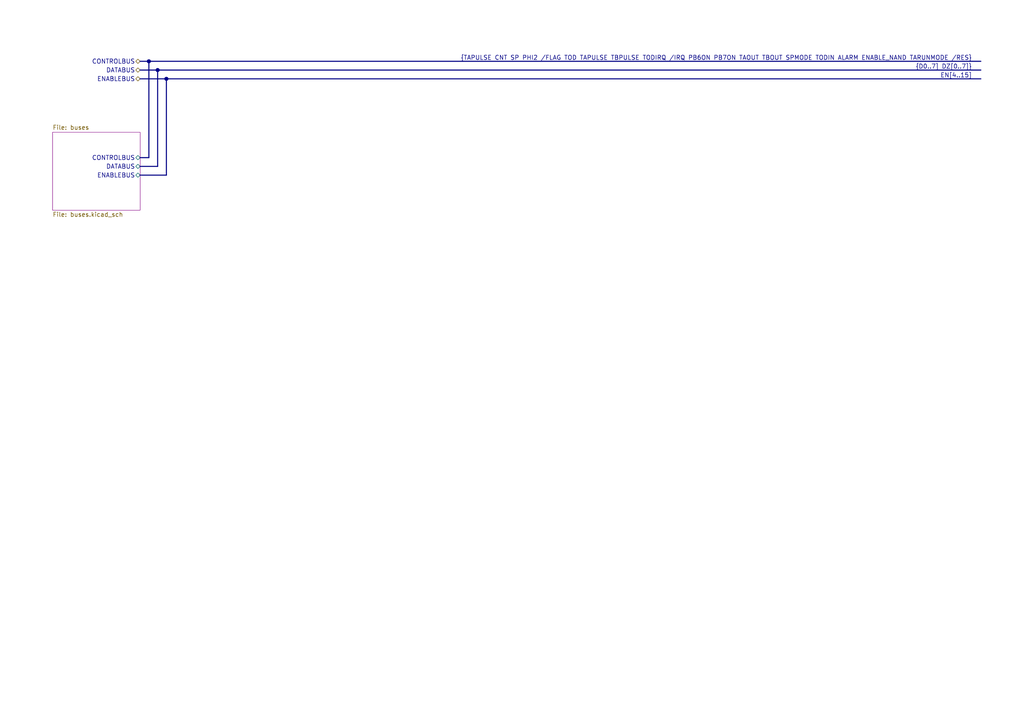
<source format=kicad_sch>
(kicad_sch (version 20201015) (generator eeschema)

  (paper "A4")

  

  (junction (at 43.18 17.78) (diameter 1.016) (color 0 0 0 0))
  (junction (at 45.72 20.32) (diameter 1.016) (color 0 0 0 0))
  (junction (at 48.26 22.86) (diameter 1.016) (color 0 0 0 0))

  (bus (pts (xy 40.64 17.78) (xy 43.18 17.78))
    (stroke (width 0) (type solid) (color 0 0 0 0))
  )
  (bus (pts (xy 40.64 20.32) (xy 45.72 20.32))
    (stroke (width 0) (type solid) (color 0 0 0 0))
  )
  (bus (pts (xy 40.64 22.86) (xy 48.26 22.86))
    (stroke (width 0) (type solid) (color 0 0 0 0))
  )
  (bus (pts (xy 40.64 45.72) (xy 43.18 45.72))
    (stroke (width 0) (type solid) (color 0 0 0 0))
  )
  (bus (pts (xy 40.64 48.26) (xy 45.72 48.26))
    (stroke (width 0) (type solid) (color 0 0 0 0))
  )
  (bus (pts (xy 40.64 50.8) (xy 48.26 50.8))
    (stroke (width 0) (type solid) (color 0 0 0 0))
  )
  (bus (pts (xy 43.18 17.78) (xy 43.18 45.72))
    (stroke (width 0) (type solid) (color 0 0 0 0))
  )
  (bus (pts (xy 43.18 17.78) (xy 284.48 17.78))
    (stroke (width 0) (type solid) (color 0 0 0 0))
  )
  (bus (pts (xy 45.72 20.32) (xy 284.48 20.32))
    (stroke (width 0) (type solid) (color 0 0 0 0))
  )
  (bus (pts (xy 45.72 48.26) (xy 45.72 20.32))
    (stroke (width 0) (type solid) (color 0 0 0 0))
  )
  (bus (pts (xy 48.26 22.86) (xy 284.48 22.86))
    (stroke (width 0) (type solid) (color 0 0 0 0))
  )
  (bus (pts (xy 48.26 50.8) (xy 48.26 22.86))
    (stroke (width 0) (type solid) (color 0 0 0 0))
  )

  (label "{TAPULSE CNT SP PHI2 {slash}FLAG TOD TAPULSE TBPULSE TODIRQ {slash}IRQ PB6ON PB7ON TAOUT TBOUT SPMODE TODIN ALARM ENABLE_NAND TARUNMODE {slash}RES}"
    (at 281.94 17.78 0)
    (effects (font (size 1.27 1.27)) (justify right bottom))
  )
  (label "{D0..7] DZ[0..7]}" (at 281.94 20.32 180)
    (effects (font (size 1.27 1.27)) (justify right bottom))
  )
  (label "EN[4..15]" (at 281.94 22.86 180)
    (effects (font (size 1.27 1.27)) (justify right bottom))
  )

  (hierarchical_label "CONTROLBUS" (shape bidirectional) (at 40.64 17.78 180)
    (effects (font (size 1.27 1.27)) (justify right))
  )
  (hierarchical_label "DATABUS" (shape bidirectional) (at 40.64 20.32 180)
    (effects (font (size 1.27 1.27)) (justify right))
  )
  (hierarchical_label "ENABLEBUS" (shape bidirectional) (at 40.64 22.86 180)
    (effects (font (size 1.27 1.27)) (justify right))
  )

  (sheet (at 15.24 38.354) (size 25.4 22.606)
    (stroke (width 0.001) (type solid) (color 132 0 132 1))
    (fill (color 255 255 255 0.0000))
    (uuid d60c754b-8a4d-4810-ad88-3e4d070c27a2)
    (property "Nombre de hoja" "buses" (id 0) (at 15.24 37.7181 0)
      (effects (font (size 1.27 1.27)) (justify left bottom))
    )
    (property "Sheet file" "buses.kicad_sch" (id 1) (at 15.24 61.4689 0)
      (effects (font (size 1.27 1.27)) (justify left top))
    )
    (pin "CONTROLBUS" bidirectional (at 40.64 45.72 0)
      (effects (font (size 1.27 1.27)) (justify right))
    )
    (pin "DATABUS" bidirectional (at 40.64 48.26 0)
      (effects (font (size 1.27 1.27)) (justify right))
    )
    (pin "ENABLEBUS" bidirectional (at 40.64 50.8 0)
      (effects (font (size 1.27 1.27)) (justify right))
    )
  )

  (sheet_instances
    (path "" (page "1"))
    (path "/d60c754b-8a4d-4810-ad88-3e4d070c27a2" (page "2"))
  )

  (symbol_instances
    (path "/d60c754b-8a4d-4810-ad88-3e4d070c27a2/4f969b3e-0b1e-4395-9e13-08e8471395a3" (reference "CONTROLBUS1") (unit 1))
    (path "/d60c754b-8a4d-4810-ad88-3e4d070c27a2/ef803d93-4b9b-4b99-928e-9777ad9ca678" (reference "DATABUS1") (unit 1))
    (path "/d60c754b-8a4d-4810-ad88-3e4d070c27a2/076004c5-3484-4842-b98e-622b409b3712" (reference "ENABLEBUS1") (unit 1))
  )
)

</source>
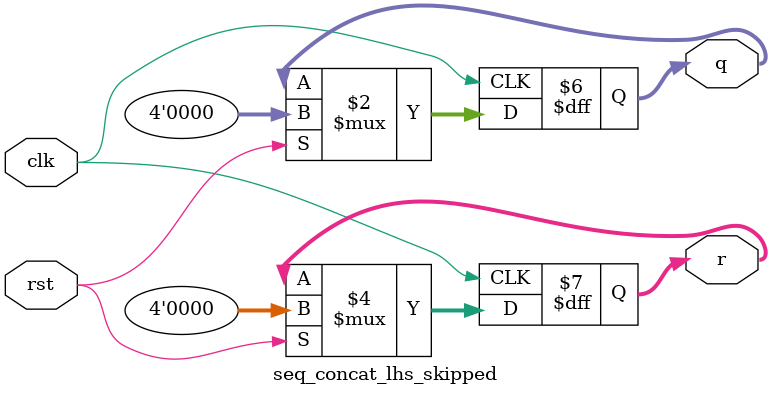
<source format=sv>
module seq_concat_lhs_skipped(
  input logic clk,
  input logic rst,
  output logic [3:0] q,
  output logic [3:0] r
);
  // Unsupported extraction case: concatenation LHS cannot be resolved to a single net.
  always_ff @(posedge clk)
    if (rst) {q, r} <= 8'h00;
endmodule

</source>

┄┄┄┄┄┄┄┄┄┄┄┄┄┄┄┄┄┄┄┄

_Written task_: Each line from the first line of the material above through the line containing "(bus (pts (xy 48.26 50.8) (xy 48.26 22.86))" is to be reproduced exactly, with both ends kept and pictures left out.

_Solved exercise_:
<source format=kicad_sch>
(kicad_sch (version 20201015) (generator eeschema)

  (paper "A4")

  

  (junction (at 43.18 17.78) (diameter 1.016) (color 0 0 0 0))
  (junction (at 45.72 20.32) (diameter 1.016) (color 0 0 0 0))
  (junction (at 48.26 22.86) (diameter 1.016) (color 0 0 0 0))

  (bus (pts (xy 40.64 17.78) (xy 43.18 17.78))
    (stroke (width 0) (type solid) (color 0 0 0 0))
  )
  (bus (pts (xy 40.64 20.32) (xy 45.72 20.32))
    (stroke (width 0) (type solid) (color 0 0 0 0))
  )
  (bus (pts (xy 40.64 22.86) (xy 48.26 22.86))
    (stroke (width 0) (type solid) (color 0 0 0 0))
  )
  (bus (pts (xy 40.64 45.72) (xy 43.18 45.72))
    (stroke (width 0) (type solid) (color 0 0 0 0))
  )
  (bus (pts (xy 40.64 48.26) (xy 45.72 48.26))
    (stroke (width 0) (type solid) (color 0 0 0 0))
  )
  (bus (pts (xy 40.64 50.8) (xy 48.26 50.8))
    (stroke (width 0) (type solid) (color 0 0 0 0))
  )
  (bus (pts (xy 43.18 17.78) (xy 43.18 45.72))
    (stroke (width 0) (type solid) (color 0 0 0 0))
  )
  (bus (pts (xy 43.18 17.78) (xy 284.48 17.78))
    (stroke (width 0) (type solid) (color 0 0 0 0))
  )
  (bus (pts (xy 45.72 20.32) (xy 284.48 20.32))
    (stroke (width 0) (type solid) (color 0 0 0 0))
  )
  (bus (pts (xy 45.72 48.26) (xy 45.72 20.32))
    (stroke (width 0) (type solid) (color 0 0 0 0))
  )
  (bus (pts (xy 48.26 22.86) (xy 284.48 22.86))
    (stroke (width 0) (type solid) (color 0 0 0 0))
  )
  (bus (pts (xy 48.26 50.8) (xy 48.26 22.86))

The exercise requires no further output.